A kidney-friendly diet should:

  • Limit sodium (salt) intake – Limiting your sodium intake helps to keep your blood pressure under control. If blood pressure is controlled, it keeps the kidney healthy. Blood pressure should be kept below 140/90 mmHg.
  • Limit fat diet (cholesterol) – Diets that are high in fats increase the risk of heart disease — and what’s bad for your heart is bad for your kidneys. The heart constantly pumps blood throughout the body and the kidneys continuously filter the blood in order to remove waste products and excess fluid from the body. If the heart function is affected, the amount of blood supply to the kidney is reduced, which leads to the accumulation of waste products in the body which is bad to your health. Again, the kidneys are deprived of energy and oxygen when there is a reduction in blood flow to its tissues. This leads to kidney failure.
  • Be mindful of protein intake: When you eat protein, your body produces waste that’s filtered through your kidneys. While protein is an important part of a healthy diet, eating more protein than you need to may cause your kidneys to work harder. If you already have CKD, then it is recommended to lower protein intake in diets so you don’t overwork the kidneys. Increase protein diet in CKD conditions causes accumulation of waste by-product of proteins because of the inability of the kidneys to filter it out of the body.

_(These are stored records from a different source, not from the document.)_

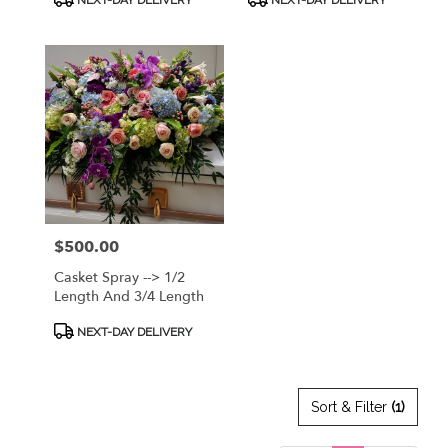
Bright Mix Of Fresh
DISCUSS OPTIONS!
Tags:
Tags:
Premium Flowers! CALL
912.638.7323 TO
DISCUSS OPTIONS!
Price:
$500.00
Casket Spray --> 1/2
Length And 3/4 Length
Product
NEXT-DAY DELIVERY
Tags:
Sort & Filter
(1)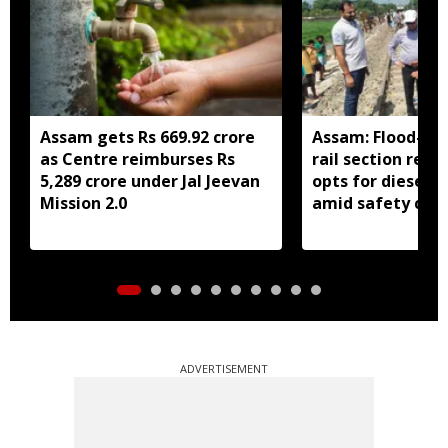
Assam gets Rs 669.92 crore
Assam: Flood-hit
as Centre reimburses Rs
rail section rest
5,289 crore under Jal Jeevan
opts for diesel 
Mission 2.0
amid safety con
ADVERTISEMENT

Speak to a dietitian to know the right amount of protein for you. 
  • Reduction of simple carbs: simple carbs — such as added sugars in desserts, sweetened beverages, and many packaged foods, for example, candy, sugary drinks, and table sugar, — can spike blood sugar and increase the risk of obesity, type 2 diabetes, and heart disease.
  • Reduce alcohol intake: Alcohol is a waste product that your kidneys have to filter out of your blood — and it makes your kidneys less efficient. It also has a dehydrating effect on the body, which can affect the kidneys’ ability to regulate your body’s water levels. It can affect your liver function, which in turn can impact blood flow to the kidneys and lead to CKD over time. And a high alcohol intake has been liked to an increased risk of high blood pressure, which can lead to kidney disease. 

Diet should be rich in fruits, vegetables, whole grains, low-fat dairy, and lean meats (seafood, poultry, eggs, legumes, nuts, seeds, and soy products) to have healthy kidneys.